» **Excerpt**

In Java, I see exceptions used everywhere, but that's primarily because there's often no choice (I still cringe thinking about my first experience with JDBC). Checked exceptions can be extremely annoying to deal with. Conversely, in C++ where there are no checked exceptions, I've found that they are less common (in the source I've seen, which certainly is in a narrow domain -- I wouldn't be surprised to find them used extensively in some fields outside of game development). In D, like C++, there are no checked exceptions. However, their usage in D tends to be pervasive, but in a way that is more subtle than in Java. That is, you don't see try...catch blocks all over a D codebase as you do a Java codebase. Often, in user code it's enough just to use try...catch only in special cases, such as file IO when you don't want to abort the app just because a file failed to load, and let the rest propagate on up the call stack. The runtime will generate a stack trace on exit. But they can be thrown from anywhere any time, particularly from the standard library. So in D, whether a codebase is littered with exceptions or not, they should always be on the mind. As such, cross-boundary exception handling is one potential source of problems that needs to be considered when using D and C in the same codebase. The solution presented here is only one of several possible. I find it not only simple, but flexible enough to cover a number of use cases.

Changelog

August 7, 2013: Clarified the difference between Errors and Exceptions. Updated the CallbackThrowable solution to handle Errors differently. Added new information about how exception propagation interacts with C when using different compilers.

Data extracted from a collection:
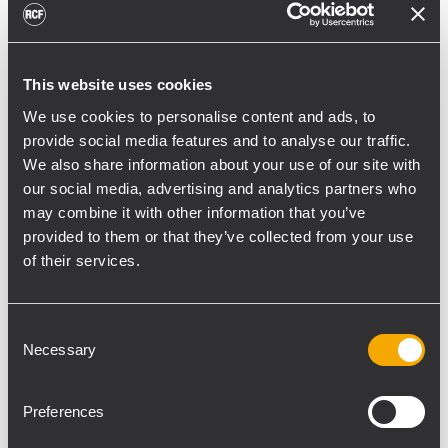
dos HDL 30-A a cada lado, se suspendieron
utilizando un único motor CM con una
capacidad de carga de una tonelada. La
This website uses cookies
plataforma móvil con cuatro módulos HDL
We use cookies to personalise content and ads, to
50-A o HDL 30-A permitió una instalación
provide social media features and to analyse our traffic.
rápida y sencilla con solo dos personas. Los
We also share information about your use of our site with
veinte subwoofers SUB 9006-AS se
our social media, advertising and analytics partners who
instalaron en la parte frontal del escenario
may combine it with other information that you’ve
en dos filas de diez subwoofers cada una.
provided to them or that they’ve collected from your use
Su colocación en curva end-fire aseguró
of their services.
una cobertura perfecta y con mucha
pegada, que redujo a su vez la radiación de
Consent
graves hacia el escenario. Las dos torres de
Necessary
Selection
retardo se colocaron a 80 metros de la PA
principal. Cada una contaba con un array de
Preferences
8 módulos HDL 30-A, suspendidos con un
único motor de cadena CM de 500 kg de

» **Work instructions**
Write out the passage on exceptions in D word for word, between "August 7, 2013: Clarified" and "using different compilers.", inclusive.

» **Answer to this task**
August 7, 2013: Clarified the difference between Errors and Exceptions. Updated the CallbackThrowable solution to handle Errors differently. Added new information about how exception propagation interacts with C when using different compilers.